START Records to process

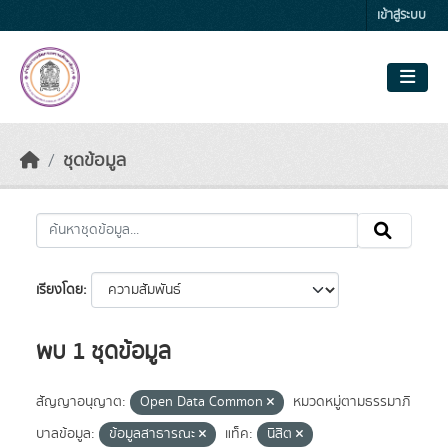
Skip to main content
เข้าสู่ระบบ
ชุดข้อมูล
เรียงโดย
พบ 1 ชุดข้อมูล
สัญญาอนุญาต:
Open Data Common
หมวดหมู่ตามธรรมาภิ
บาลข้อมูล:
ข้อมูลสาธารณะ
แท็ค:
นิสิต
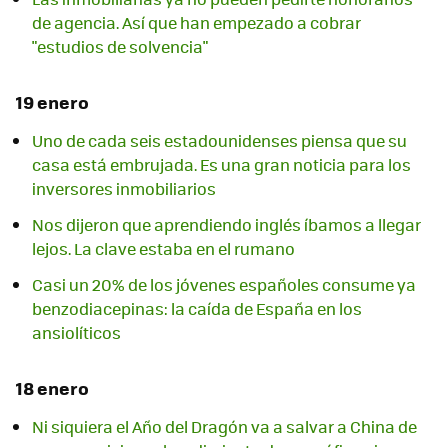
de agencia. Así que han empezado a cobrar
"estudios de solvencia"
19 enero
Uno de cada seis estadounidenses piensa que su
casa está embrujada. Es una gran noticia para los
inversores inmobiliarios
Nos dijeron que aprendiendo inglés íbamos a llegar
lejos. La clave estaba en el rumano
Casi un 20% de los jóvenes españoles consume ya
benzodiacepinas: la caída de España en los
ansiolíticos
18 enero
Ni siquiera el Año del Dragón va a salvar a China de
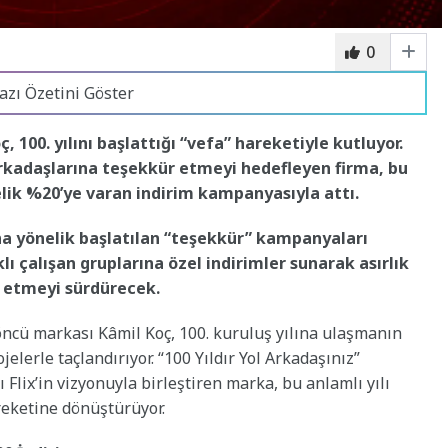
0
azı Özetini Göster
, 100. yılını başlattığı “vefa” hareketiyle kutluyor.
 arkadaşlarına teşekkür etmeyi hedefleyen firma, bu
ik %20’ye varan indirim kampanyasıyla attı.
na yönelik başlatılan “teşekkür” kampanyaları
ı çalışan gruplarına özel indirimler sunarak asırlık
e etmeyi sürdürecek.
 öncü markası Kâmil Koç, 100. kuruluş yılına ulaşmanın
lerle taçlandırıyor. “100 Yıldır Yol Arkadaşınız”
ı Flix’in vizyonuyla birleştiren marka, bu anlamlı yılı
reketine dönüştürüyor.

END Records to process
START Records to process

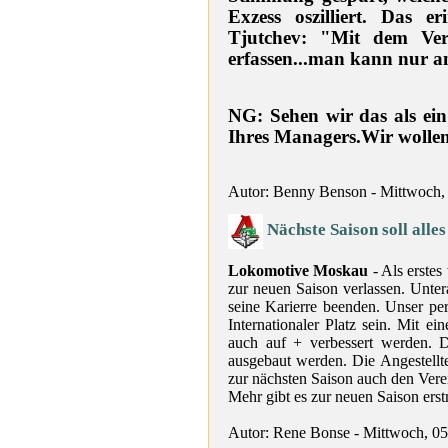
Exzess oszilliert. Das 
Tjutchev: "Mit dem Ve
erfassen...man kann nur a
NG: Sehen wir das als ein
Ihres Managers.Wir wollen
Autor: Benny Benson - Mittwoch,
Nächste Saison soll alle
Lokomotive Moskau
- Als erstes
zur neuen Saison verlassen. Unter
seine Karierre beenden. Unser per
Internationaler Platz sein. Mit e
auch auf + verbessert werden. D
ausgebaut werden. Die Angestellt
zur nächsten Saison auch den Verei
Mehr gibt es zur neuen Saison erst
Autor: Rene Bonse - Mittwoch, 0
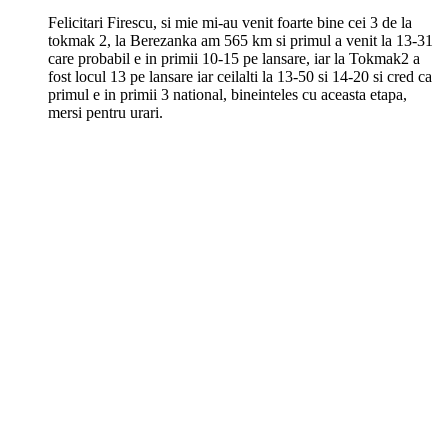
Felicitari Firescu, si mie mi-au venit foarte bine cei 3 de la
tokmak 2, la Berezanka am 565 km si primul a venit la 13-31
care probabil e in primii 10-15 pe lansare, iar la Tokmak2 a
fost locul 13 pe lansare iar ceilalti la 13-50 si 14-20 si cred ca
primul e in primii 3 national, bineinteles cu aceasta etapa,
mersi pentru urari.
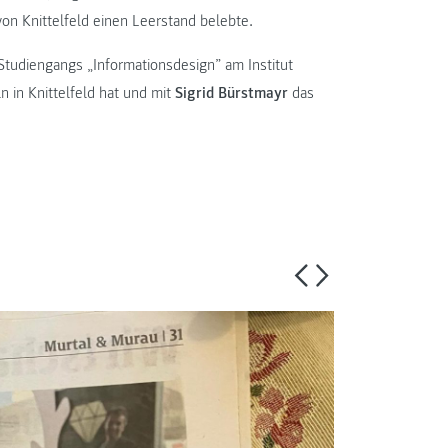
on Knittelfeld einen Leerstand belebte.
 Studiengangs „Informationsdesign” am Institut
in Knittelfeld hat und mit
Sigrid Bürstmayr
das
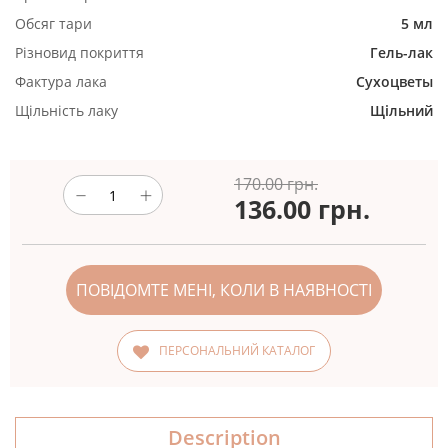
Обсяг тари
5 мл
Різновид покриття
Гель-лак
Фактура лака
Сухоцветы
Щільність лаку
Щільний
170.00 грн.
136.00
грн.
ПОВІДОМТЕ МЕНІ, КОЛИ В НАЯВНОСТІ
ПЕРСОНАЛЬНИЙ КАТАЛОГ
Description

END Records to process

Exercise. Rewrite the part of the listing that opens with the line containing "Skip to main content" and closes with the line containing "Ni siquiera el", replacing "enero" with "febrero" and leaving everything else unchanged. Leave the pictures out of your answer.

Result of the exercise.
Skip to main content
เข้าสู่ระบบ
ชุดข้อมูล
เรียงโดย
พบ 1 ชุดข้อมูล
สัญญาอนุญาต:
Open Data Common
หมวดหมู่ตามธรรมาภิ
บาลข้อมูล:
ข้อมูลสาธารณะ
แท็ค:
นิสิต
de agencia. Así que han empezado a cobrar
"estudios de solvencia"
19 febrero
Uno de cada seis estadounidenses piensa que su
casa está embrujada. Es una gran noticia para los
inversores inmobiliarios
Nos dijeron que aprendiendo inglés íbamos a llegar
lejos. La clave estaba en el rumano
Casi un 20% de los jóvenes españoles consume ya
benzodiacepinas: la caída de España en los
ansiolíticos
18 febrero
Ni siquiera el Año del Dragón va a salvar a China de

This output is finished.